» **Given passage**

The Parliamentary Standing Committee on Finance had recommended to the Government to open up Advance Ruling facility to Resident assessees.

In its memorandum to the Committee your TIOL had submitted,

The advance ruling now is basically applicable to a non-resident Indian or a resident Indian having a Joint venture with a foreigner. This is unfair to a Citizens of India.

A confident government, sure of its policies and laws should gladly allow advance ruling, for that can solve many a future litigation.

In matters of taxation, especially indirect taxes, the tax payer has to be sure about his liability at the time of paying tax as this liability is shifted to the customer. But if the liability arises months or even years after the transaction is over, the customer will not be available to transfer the liability.

When the government makes laws, it is assumed, they have enough clarity and they know what the laws mean. It is not always easy to translate noble thoughts into understandable English and so litigation follows, sometimes ending at the Apex Court and sometimes not ending there also with retrospective legislation.

This kind of uncertainty will shake the confidence of an entrepreneur who invests his money, time, knowledge, and aspirations. Advance Ruling is a great concept to solve this problem. Government should be confident enough to declare in advance what its intentions are, especially to the one who seeks the revelation of such intentions. Lifting of the legislative veil to understand in clear terms the liabilities of a tax payer should be part of tax laws.

» **Given problem**
Write out the part of the advance ruling passage between "The advance ruling" and "Citizens of India.", inclusive.

» **Provided material**
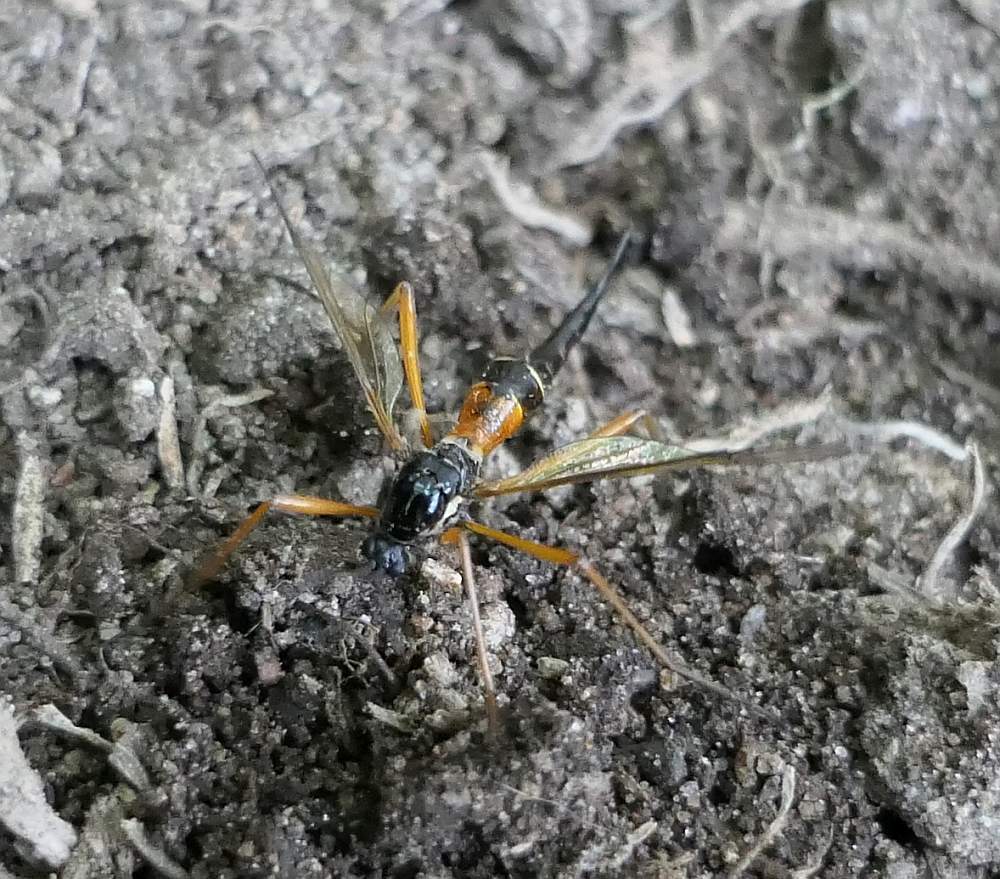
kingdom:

» **Task result**
The advance ruling now is basically applicable to a non-resident Indian or a resident Indian having a Joint venture with a foreigner. This is unfair to a Citizens of India.